Si attende la pubblicazione di un bando per l’affidamento della gestione a realtà private, come ha annunciato il sindaco Domenico Bennardi, anche in relazione alla dotazione di strumenti innovativi- come ha detto l’assessora alla Cultura, Tiziana D’Oppido- della quale la ” Casa ” si doterà. E qui le Istituzioni, tutte, dalla Prefettura alla Questura, dal Comune alla Provincia, alla Scuola hanno fatto sistema. ” Lo Stato c’è” e questo conta, aldilà delle ricorrenze luttuose di strage come quella di Capaci e di altri episodi che hanno fatto tacere per sempre ”uomini e donne” in prima linea nella lotta alle mafie. Il taglio del nastro tricolore, effettuato con una forbice dall’impugnatura azzurra, i colori di Matera, hanno sancito l’avvio di una stagione di impegno e partecipazione

“Oggi è una giornata importantissima, ed essere qui a Matera, in un bene confiscato
alla mafia ha detto il Sottosegretario all’Interno, Carlo Sibilia- ha una doppia valenza: da un lato bisogna sempre ricordarsi di quello che è successo nel nostro Paese, con la
memoria delle stragi, ma bisogna soprattutto pensare al futuro. E’ ancora vivo, forte – ha aggiunto
Sibilia – il ricordo di chi ha tentato di infliggere dei colpi fortissimi al nostro Paese, cercando di farlo cadere sotto l’illegalità. Prendere i beni confiscati alla mafia – ha
proseguito il Sottosegretario – restituirli alla civiltà e renderli luoghi di aggregazione, con condivisione e trasparenza, dà la dimensione di quanti passi in avanti siano stati fatti in
questi 30 anni”. E ha avuto modo di parlare anche della situazione di Scanzano Jonico, retta da un commissario prefettizio, e con una presenza e una attenzione continua di Prefettura, Questura, forze dell’Ordine, Direzione distrettuale e investigativa antimafia, oltre che di associazioni, partiti, dopo la recrudescenza di episodi intimidatori contro operatori economici.

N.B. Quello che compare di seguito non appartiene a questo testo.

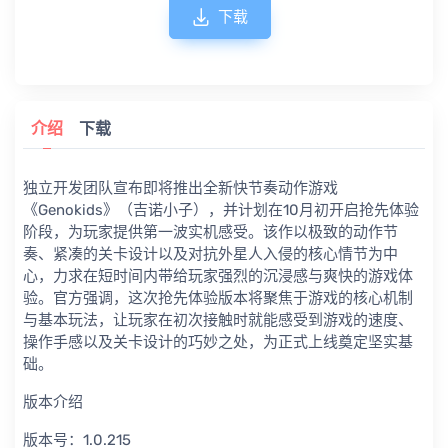
下载
介绍
下载
独立开发团队宣布即将推出全新快节奏动作游戏
《Genokids》（吉诺小子），并计划在10月初开启抢先体验
阶段，为玩家提供第一波实机感受。该作以极致的动作节
奏、紧凑的关卡设计以及对抗外星人入侵的核心情节为中
心，力求在短时间内带给玩家强烈的沉浸感与爽快的游戏体
验。官方强调，这次抢先体验版本将聚焦于游戏的核心机制
与基本玩法，让玩家在初次接触时就能感受到游戏的速度、
操作手感以及关卡设计的巧妙之处，为正式上线奠定坚实基
础。
版本介绍
版本号：1.0.215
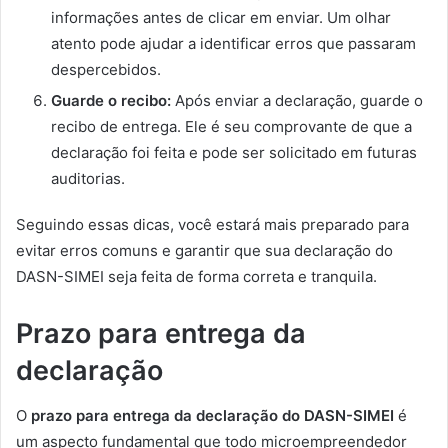
informações antes de clicar em enviar. Um olhar
atento pode ajudar a identificar erros que passaram
despercebidos.
Guarde o recibo:
Após enviar a declaração, guarde o
recibo de entrega. Ele é seu comprovante de que a
declaração foi feita e pode ser solicitado em futuras
auditorias.
Seguindo essas dicas, você estará mais preparado para
evitar erros comuns e garantir que sua declaração do
DASN-SIMEI seja feita de forma correta e tranquila.
Prazo para entrega da
declaração
O
prazo para entrega da declaração do DASN-SIMEI
é
um aspecto fundamental que todo microempreendedor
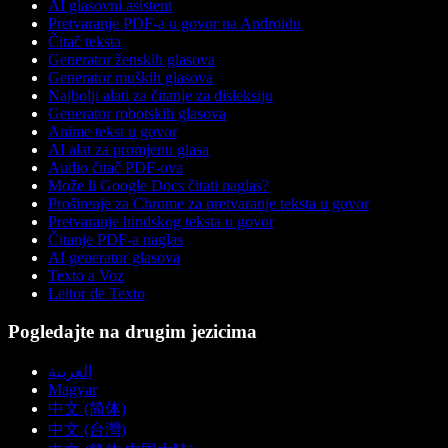
AI glasovni asistent
Pretvaranje PDF-a u govor na Androidu
Čitač teksta
Generator ženskih glasova
Generator muških glasova
Najbolji alati za čitanje za disleksiju
Generator robotskih glasova
Anime tekst u govor
AI alat za promjenu glasa
Audio čitač PDF-ova
Može li Google Docs čitati naglas?
Proširenje za Chrome za pretvaranje teksta u govor
Pretvaranje hindskog teksta u govor
Čitanje PDF-a naglas
AI generator glasova
Texto a Voz
Leitor de Texto
Pogledajte na drugim jezicima
العربية
Magyar
中文 (简体)
中文 (台灣)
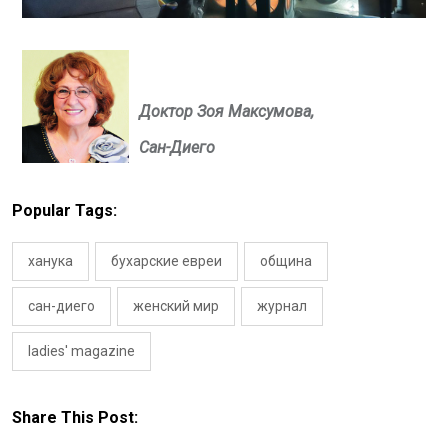
Доктор Зоя Максумова,
Сан-Диего
Popular Tags:
ханука
бухарские евреи
община
сан-диего
женский мир
журнал
ladies' magazine
Share This Post:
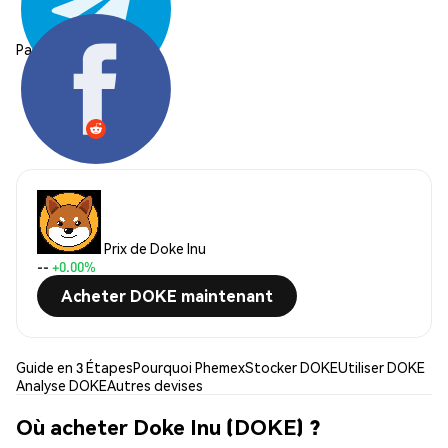
Partager:
Prix de Doke Inu
--
+0.00%
Acheter DOKE maintenant
Guide en 3 Étapes
Pourquoi Phemex
Stocker DOKE
Utiliser DOKE
Analyse DOKE
Autres devises
Où acheter Doke Inu (DOKE) ?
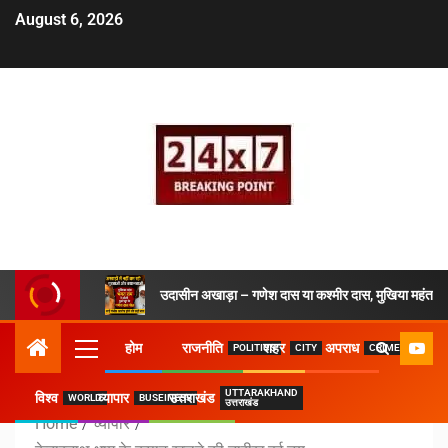
August 6, 2026
उदासीन अखाड़ा – गणेश दास या कश्मीर दास, मुखिया महंत ने 
होम
राजनीति
शहर
अपराध
POLITICS
CITY
CRIME
UTTARAKHAND
विश्व
व्यापार
उत्तराखंड
WORLD
BUSEINESS
उत्तराखंड
Home
व्यापार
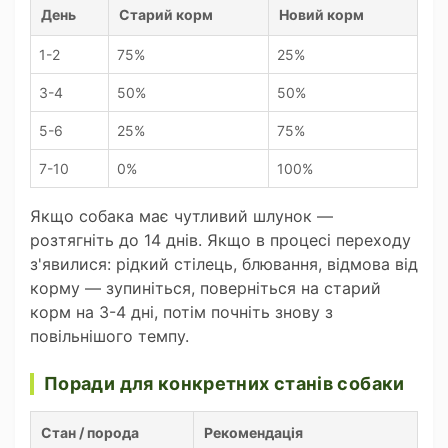
День
Старий корм
Новий корм
1-2
75%
25%
3-4
50%
50%
5-6
25%
75%
7-10
0%
100%
Якщо собака має чутливий шлунок —
розтягніть до 14 днів. Якщо в процесі переходу
з'явилися: рідкий стілець, блювання, відмова від
корму — зупиніться, поверніться на старий
корм на 3-4 дні, потім почніть знову з
повільнішого темпу.
Поради для конкретних станів собаки
Стан / порода
Рекомендація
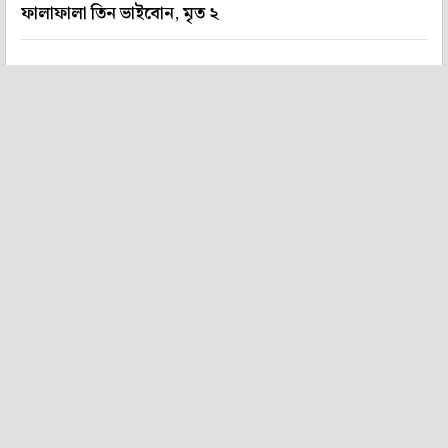
ফালাফালা তিন ভাইবোন, মৃত ২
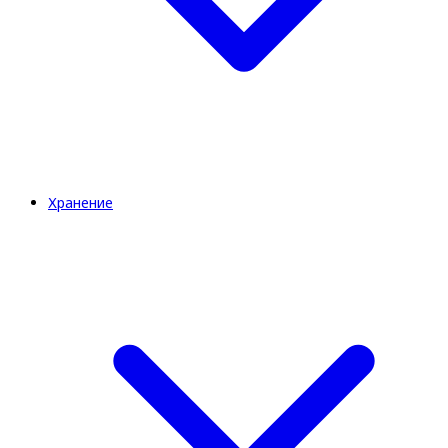
Хранение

“Scanzano Jonico -ha aggiunto il sottosegretario- non tornerà nelle mani
della mafia .Se è pur vero chela Basilicata – ha continuato Sibilia – non ha delle
infiltrazioni importanti, di sicuro non vogliamo una nuova
emergenza che possa nascere qui. Vogliamo rispondere immediatamente a questi delitti da persone che sono fuori dalla legalità, ma lo Stato – ha concluso il sottosegretario – è già sulle loro tracce”. Una guerra che richiede determinazione, pazienza e collaborazione a tutti i livelli. Tutti sono chiamati a fare la loro parte, con attività di sensibilizzazione, formazione, contrasto. Nelle comunità, a scuola. E non mancano indicazioni, proposte, venute dall’Associazionismo Rocco Montalbano e Angela Cristina Di Noia per il mondo della scuola e, a nome della Regione Basilicata dal consigliere Piergiorgio Quarto per la istituzioni di un ”Osservatorio sulla legalità”, per individuare cause e soluzioni per risolverle. Una scommessa che riguarda aspetti come trasparenza e rafforzamento della vita democratica, per constare infiltrazioni e connivenze. Buon lavoro. La ”casa” , oltre 200 metri quadrati, su tre livelli offre opportunità per investire sui giovani e tutelare libertà e istituzioni.